Pregunta

I have the following mixin using Less that takes the input colour and shades a few boxes etc. I use a lightened version of the colour for borders but sometimes I find that my colour is too light and so ends up as white. What I'd like to do is check if the lightened colour is white (or 80%) and make it just the default colour being passed in. I've put my when statement in to switch between the colours but I get a NameError variable @section-base-color is undefined. I'm not sure to how to get this to work on a parameter passed in.

.sectionstyles(@section-base-color) {
    .product-single {

        & when (lightness(lighten(@section-base-color, 45%)) > 80%) {
            border: 1px solid @section-base-color;

        }
        & when (lightness(lighten(@section-base-color, 45%)) <= 80%) {
            border: 1px solid lighten(@section-base-color, 45%);            }
        .clearfix;
        a {
            margin-top: 0;
            color: @section-base-color;

            h2 {
                margin: 0 (-@padding-base-horizontal);
                padding: @padding-base-horizontal;
                color: @section-base-color;
            }
            p {
                color: @text-color;
            }
            &:hover, &:focus {
                color: #FFF;
                h2 {
                    background-color: @section-base-color;
                    color: #FFF;
                }

            }
        }

    } 
}

For reference, the function is lightness, not lightenless. This was causing me a problem.

¿Fue útil?

Solución

Option 1: Upgrade LESS

Stick with what you have, and upgrade to LESS 1.7.

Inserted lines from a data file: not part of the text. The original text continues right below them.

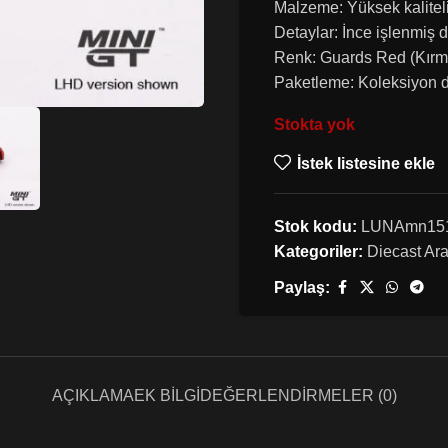
Malzeme: Yüksek kaliteli
Detaylar: İnce işlenmiş d
Renk: Guards Red (Kırmı
Paketleme: Koleksiyon d
Stokta yok
İstek listesine ekle
Stok kodu:
LUNAmn15
Kategoriler:
Diecast Ar
Paylaş:
AÇIKLAMA
EK BILGI
DEĞERLENDIRMELER (0)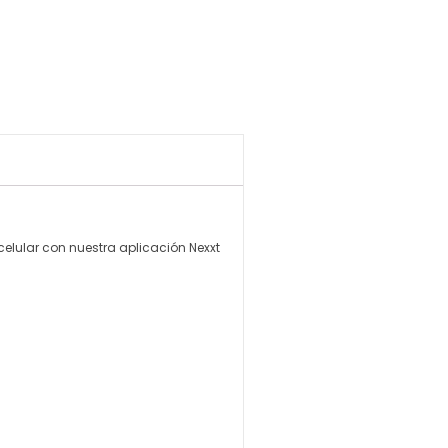
elular con nuestra aplicación Nexxt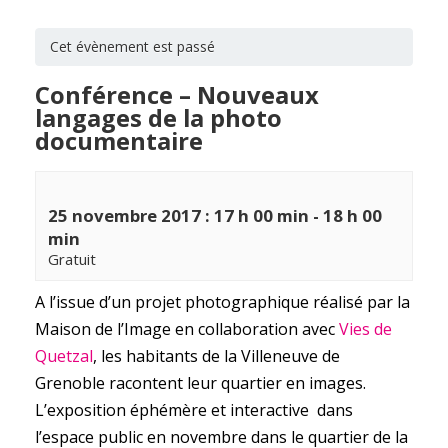
Cet évènement est passé
Conférence – Nouveaux
langages de la photo
documentaire
25 novembre 2017 : 17 h 00 min
-
18 h 00
min
Gratuit
A l’issue d’un projet photographique réalisé par la
Maison de l’Image en collaboration avec
Vies de
Quetzal
, les habitants de la Villeneuve de
Grenoble racontent leur quartier en images.
L’exposition éphémère et interactive dans
l’espace public en novembre dans le quartier de la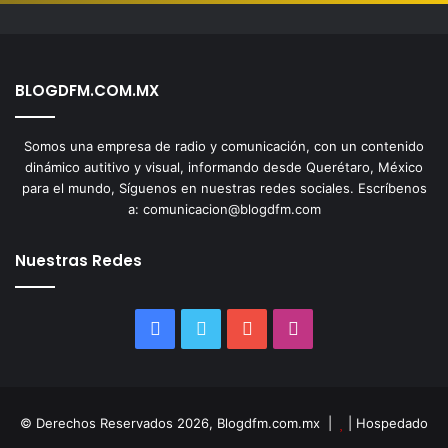
BLOGDFM.COM.MX
Somos una empresa de radio y comunicación, con un contenido
dinámico autitivo y visual, informando desde Querétaro, México
para el mundo, Síguenos en nuestras redes sociales. Escríbenos
a: comunicacion@blogdfm.com
Nuestras Redes
Facebook
Twitter
YouTube
Instagram
© Derechos Reservados 2026, Blogdfm.com.mx |
| Hospedado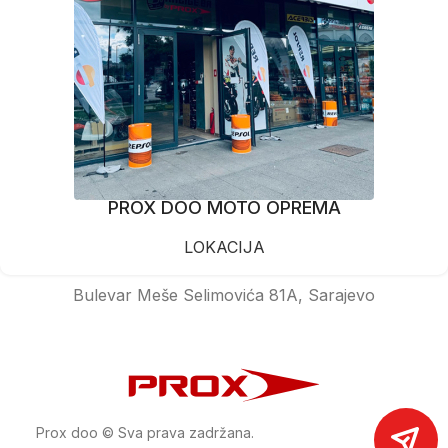
PROX DOO MOTO OPREMA
LOKACIJA
Bulevar Meše Selimovića 81A, Sarajevo
Prox doo © Sva prava zadržana.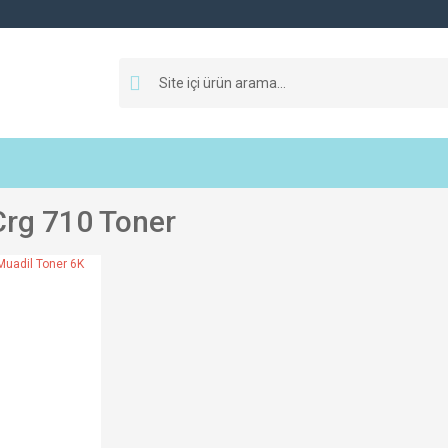
rg 710 Toner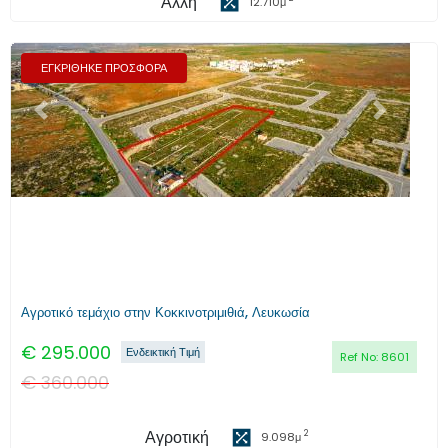
Άλλη
12.710
μ
ΕΓΚΡΙΘΗΚΕ ΠΡΟΣΦΟΡΑ
Προηγούμενο
Επόμενο
Αγροτικό τεμάχιο στην Κοκκινοτριμιθιά, Λευκωσία
€
295.000
Ενδεικτική Τιμή
Ref No:
8601
€
360.000
Αγροτική
2
9.098
μ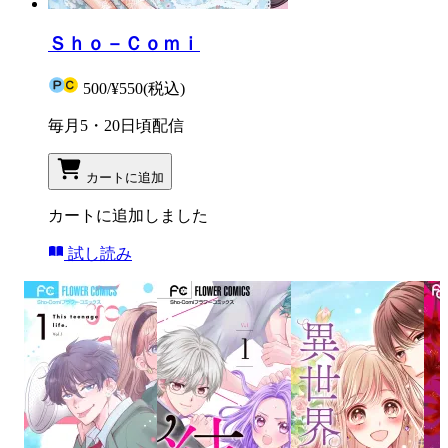
Ｓｈｏ－Ｃｏｍｉ
500
/
¥550
(税込)
毎月5・20日頃配信
カートに追加
カートに追加しました
試し読み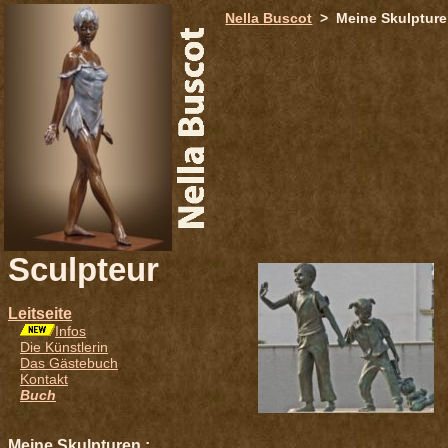
651
Nella Buscot
> Meine Skulptur
Sculpteur
Leitseite
Infos
Die Künstlerin
Das Gästebuch
Kontakt
Buch
Meine Skulpturen :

Option 2: Explicitly set variable inside mixin

This works for LESS 1.6:

.sectionstyles(@section-base-color-input) {
    @section-base-color: @section-base-color-input;
    etc... (rest of code the same)

There seems to be a bug in the & when syntax with respect to looking at mixin parameters in 1.6, but if you use that parameter to explicitly set a local variable inside the mixin, that variable is accessible as expected.

Otros consejos

A slightly offtopic answer (@ScottS already answered the actual question), just a few tips/hints on "conditional colour logic" to meet the subject title.

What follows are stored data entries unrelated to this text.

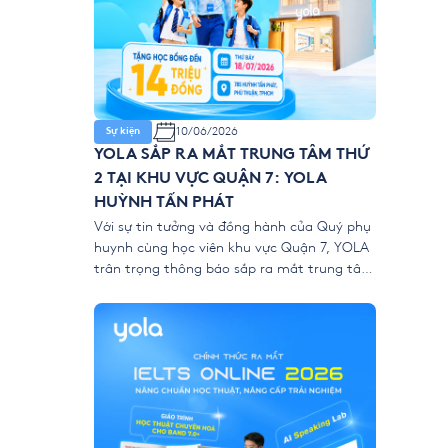
10/06/2026
Sự kiện
YOLA SẮP RA MẮT TRUNG TÂM THỨ
2 TẠI KHU VỰC QUẬN 7: YOLA
HUỲNH TẤN PHÁT
Với sự tin tưởng và đồng hành của Quý phụ
huynh cùng học viên khu vực Quận 7, YOLA
trân trọng thông báo sắp ra mắt trung tâm
mới: YOLA Huỳnh Tấn Phát. Đây là bước mở
rộng nhằm mang môi trường học chuẩn
quốc tế và phương pháp giảng dạy hiện đại
đến gần […]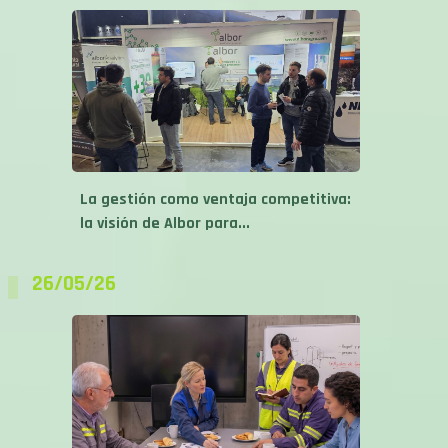
La gestión como ventaja competitiva:
la visión de Albor para...
26/05/26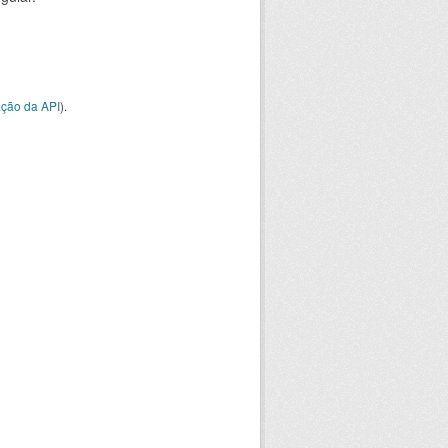
ção da API
).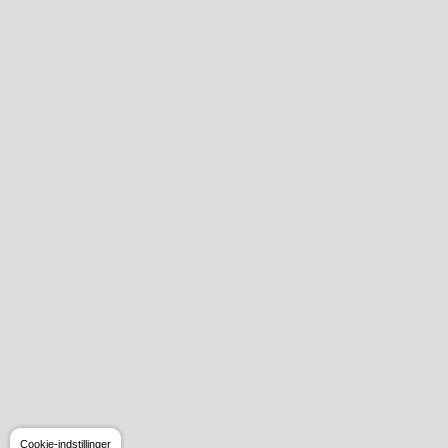
Cookie-indstillinger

Alt. solution #1: Contrast.

When it comes to colour lightness, Less has the contrast function to conditionally select one of two colour values based on a third colour luma. E.g.:

.sectionstyles(@base-color) {
    .product-single {
        border: 1px solid
            contrast(@base-color, @base-color, 
                lighten(@base-color, 45%), 10%);

        // etc.
    }
}

Note that contrast internally uses luma not lightness so this snippet is not exactly equal to your initial code (the 10% threshold value I used above roughly resembles 80% lightness threshold for a gray shades).

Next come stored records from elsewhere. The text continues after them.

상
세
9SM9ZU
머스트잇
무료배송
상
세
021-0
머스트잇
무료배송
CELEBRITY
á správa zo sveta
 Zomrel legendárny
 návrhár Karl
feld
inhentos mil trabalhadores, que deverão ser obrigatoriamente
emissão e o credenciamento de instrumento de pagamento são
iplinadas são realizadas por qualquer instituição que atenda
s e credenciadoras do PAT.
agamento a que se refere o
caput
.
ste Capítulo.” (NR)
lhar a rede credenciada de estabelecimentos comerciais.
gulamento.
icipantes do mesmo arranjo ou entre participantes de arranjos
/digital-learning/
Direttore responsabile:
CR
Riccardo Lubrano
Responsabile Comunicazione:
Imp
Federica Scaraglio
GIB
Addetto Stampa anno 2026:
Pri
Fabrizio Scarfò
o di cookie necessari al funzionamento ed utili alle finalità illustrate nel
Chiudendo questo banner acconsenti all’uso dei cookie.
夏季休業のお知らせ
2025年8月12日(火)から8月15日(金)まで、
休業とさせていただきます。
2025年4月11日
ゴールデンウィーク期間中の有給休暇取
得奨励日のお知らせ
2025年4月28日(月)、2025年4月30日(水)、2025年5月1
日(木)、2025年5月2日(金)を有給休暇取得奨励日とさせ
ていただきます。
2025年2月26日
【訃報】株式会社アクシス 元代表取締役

Tip #1: Mixin parameter names.

Usually you don't have to use so specific "fully qualified" names for a mixin parameters. Since @section-base-color is the parameter of the .sectionstyles mixin and not a global variable, the section prefix is somewhat redundant there. Just @base-color (as I used above) in context of .sectionstyles is naturally supposed to mean section styles base color. We don't have to be so verbose when not necessary.

Tip #2: "Lightness of Lighten".

lightness(lighten(@section-base-color, 45%)) > 80% can be simplified to lightness(@section-base-color) > 35% (where 35% is 80% - 45%, i.e. an arithmetic addition of the lightness channel is what the lighten does).

Alt. solution #2: Conditional mixins.

Though & when may be seen as most obvious and less verbose method when compared to conditional mixins in general, it's not always true in many cases:

.sectionstyles(@base-color) {
    .product-single {

        border: 1px solid @border-color;

        .-() {@border-color: lighten(@base-color, 45%)} .-();
        .-() when (lightness(@base-color) > 35%) {
            @border-color: @base-color;
        }

        // etc.
    }
}

Conditional mixin beats conditional & here as even while still being quite verbose we don't need to repeat border: ..., lightness(...) and 80% twice (i.e. finishing with more maintainable code).